Records drawn from a dataset:
------------------------------

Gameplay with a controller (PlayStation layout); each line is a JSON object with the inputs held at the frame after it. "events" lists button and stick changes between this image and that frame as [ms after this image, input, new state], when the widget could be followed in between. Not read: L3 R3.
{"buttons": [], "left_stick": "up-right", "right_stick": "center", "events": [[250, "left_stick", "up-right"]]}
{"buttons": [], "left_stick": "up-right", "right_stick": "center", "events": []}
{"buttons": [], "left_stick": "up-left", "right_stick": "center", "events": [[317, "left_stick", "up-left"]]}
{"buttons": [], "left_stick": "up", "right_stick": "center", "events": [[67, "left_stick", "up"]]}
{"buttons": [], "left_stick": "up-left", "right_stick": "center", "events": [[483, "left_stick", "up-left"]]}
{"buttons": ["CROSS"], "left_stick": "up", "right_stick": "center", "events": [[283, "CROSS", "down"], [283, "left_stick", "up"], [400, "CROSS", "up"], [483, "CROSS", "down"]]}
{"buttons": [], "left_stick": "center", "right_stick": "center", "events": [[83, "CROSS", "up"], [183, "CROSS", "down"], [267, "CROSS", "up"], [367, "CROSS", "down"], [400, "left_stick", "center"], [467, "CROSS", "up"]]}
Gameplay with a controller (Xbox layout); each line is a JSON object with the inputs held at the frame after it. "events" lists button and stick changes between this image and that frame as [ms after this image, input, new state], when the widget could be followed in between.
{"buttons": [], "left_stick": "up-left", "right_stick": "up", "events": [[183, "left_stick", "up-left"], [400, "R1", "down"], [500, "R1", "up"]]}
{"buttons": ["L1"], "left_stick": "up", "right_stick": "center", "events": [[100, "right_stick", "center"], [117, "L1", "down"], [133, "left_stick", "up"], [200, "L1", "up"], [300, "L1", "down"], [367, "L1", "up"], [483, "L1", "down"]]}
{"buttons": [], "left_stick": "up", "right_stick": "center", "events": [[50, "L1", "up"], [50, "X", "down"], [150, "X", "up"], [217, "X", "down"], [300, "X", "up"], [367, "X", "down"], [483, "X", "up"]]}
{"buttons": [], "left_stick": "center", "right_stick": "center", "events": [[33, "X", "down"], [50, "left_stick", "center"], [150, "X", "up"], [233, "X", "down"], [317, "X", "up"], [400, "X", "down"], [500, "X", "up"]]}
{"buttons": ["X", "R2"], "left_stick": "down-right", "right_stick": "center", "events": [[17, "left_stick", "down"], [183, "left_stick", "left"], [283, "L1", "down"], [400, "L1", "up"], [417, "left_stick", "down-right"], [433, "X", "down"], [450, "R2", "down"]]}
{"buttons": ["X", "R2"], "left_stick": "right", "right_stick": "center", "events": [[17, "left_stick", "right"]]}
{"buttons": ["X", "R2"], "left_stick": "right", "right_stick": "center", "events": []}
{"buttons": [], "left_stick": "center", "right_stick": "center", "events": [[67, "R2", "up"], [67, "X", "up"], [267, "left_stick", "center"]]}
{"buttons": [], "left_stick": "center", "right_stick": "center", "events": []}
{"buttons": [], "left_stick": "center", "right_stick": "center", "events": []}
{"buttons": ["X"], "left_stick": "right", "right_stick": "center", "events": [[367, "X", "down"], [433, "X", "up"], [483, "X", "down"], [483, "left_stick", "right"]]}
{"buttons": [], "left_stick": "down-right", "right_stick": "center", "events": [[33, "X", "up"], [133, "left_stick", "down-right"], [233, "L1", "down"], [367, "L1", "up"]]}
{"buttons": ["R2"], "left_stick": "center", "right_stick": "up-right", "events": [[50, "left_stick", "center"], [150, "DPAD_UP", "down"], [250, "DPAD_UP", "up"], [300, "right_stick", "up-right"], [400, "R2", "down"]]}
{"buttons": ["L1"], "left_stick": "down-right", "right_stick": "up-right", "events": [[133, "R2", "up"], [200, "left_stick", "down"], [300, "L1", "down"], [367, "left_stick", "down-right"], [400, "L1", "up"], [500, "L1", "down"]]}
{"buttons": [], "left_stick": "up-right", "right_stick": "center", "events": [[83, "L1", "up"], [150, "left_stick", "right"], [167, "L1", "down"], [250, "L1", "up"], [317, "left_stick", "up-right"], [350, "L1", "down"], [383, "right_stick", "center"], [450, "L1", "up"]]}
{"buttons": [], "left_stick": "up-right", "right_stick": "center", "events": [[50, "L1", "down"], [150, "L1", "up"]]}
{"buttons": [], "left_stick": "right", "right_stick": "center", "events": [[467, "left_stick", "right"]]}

------------------------------

**The task:**
Exactly as they appear above, copy out all the records.

**Written answer:**
Gameplay with a controller (PlayStation layout); each line is a JSON object with the inputs held at the frame after it. "events" lists button and stick changes between this image and that frame as [ms after this image, input, new state], when the widget could be followed in between. Not read: L3 R3.
{"buttons": [], "left_stick": "up-right", "right_stick": "center", "events": [[250, "left_stick", "up-right"]]}
{"buttons": [], "left_stick": "up-right", "right_stick": "center", "events": []}
{"buttons": [], "left_stick": "up-left", "right_stick": "center", "events": [[317, "left_stick", "up-left"]]}
{"buttons": [], "left_stick": "up", "right_stick": "center", "events": [[67, "left_stick", "up"]]}
{"buttons": [], "left_stick": "up-left", "right_stick": "center", "events": [[483, "left_stick", "up-left"]]}
{"buttons": ["CROSS"], "left_stick": "up", "right_stick": "center", "events": [[283, "CROSS", "down"], [283, "left_stick", "up"], [400, "CROSS", "up"], [483, "CROSS", "down"]]}
{"buttons": [], "left_stick": "center", "right_stick": "center", "events": [[83, "CROSS", "up"], [183, "CROSS", "down"], [267, "CROSS", "up"], [367, "CROSS", "down"], [400, "left_stick", "center"], [467, "CROSS", "up"]]}
Gameplay with a controller (Xbox layout); each line is a JSON object with the inputs held at the frame after it. "events" lists button and stick changes between this image and that frame as [ms after this image, input, new state], when the widget could be followed in between.
{"buttons": [], "left_stick": "up-left", "right_stick": "up", "events": [[183, "left_stick", "up-left"], [400, "R1", "down"], [500, "R1", "up"]]}
{"buttons": ["L1"], "left_stick": "up", "right_stick": "center", "events": [[100, "right_stick", "center"], [117, "L1", "down"], [133, "left_stick", "up"], [200, "L1", "up"], [300, "L1", "down"], [367, "L1", "up"], [483, "L1", "down"]]}
{"buttons": [], "left_stick": "up", "right_stick": "center", "events": [[50, "L1", "up"], [50, "X", "down"], [150, "X", "up"], [217, "X", "down"], [300, "X", "up"], [367, "X", "down"], [483, "X", "up"]]}
{"buttons": [], "left_stick": "center", "right_stick": "center", "events": [[33, "X", "down"], [50, "left_stick", "center"], [150, "X", "up"], [233, "X", "down"], [317, "X", "up"], [400, "X", "down"], [500, "X", "up"]]}
{"buttons": ["X", "R2"], "left_stick": "down-right", "right_stick": "center", "events": [[17, "left_stick", "down"], [183, "left_stick", "left"], [283, "L1", "down"], [400, "L1", "up"], [417, "left_stick", "down-right"], [433, "X", "down"], [450, "R2", "down"]]}
{"buttons": ["X", "R2"], "left_stick": "right", "right_stick": "center", "events": [[17, "left_stick", "right"]]}
{"buttons": ["X", "R2"], "left_stick": "right", "right_stick": "center", "events": []}
{"buttons": [], "left_stick": "center", "right_stick": "center", "events": [[67, "R2", "up"], [67, "X", "up"], [267, "left_stick", "center"]]}
{"buttons": [], "left_stick": "center", "right_stick": "center", "events": []}
{"buttons": [], "left_stick": "center", "right_stick": "center", "events": []}
{"buttons": ["X"], "left_stick": "right", "right_stick": "center", "events": [[367, "X", "down"], [433, "X", "up"], [483, "X", "down"], [483, "left_stick", "right"]]}
{"buttons": [], "left_stick": "down-right", "right_stick": "center", "events": [[33, "X", "up"], [133, "left_stick", "down-right"], [233, "L1", "down"], [367, "L1", "up"]]}
{"buttons": ["R2"], "left_stick": "center", "right_stick": "up-right", "events": [[50, "left_stick", "center"], [150, "DPAD_UP", "down"], [250, "DPAD_UP", "up"], [300, "right_stick", "up-right"], [400, "R2", "down"]]}
{"buttons": ["L1"], "left_stick": "down-right", "right_stick": "up-right", "events": [[133, "R2", "up"], [200, "left_stick", "down"], [300, "L1", "down"], [367, "left_stick", "down-right"], [400, "L1", "up"], [500, "L1", "down"]]}
{"buttons": [], "left_stick": "up-right", "right_stick": "center", "events": [[83, "L1", "up"], [150, "left_stick", "right"], [167, "L1", "down"], [250, "L1", "up"], [317, "left_stick", "up-right"], [350, "L1", "down"], [383, "right_stick", "center"], [450, "L1", "up"]]}
{"buttons": [], "left_stick": "up-right", "right_stick": "center", "events": [[50, "L1", "down"], [150, "L1", "up"]]}
{"buttons": [], "left_stick": "right", "right_stick": "center", "events": [[467, "left_stick", "right"]]}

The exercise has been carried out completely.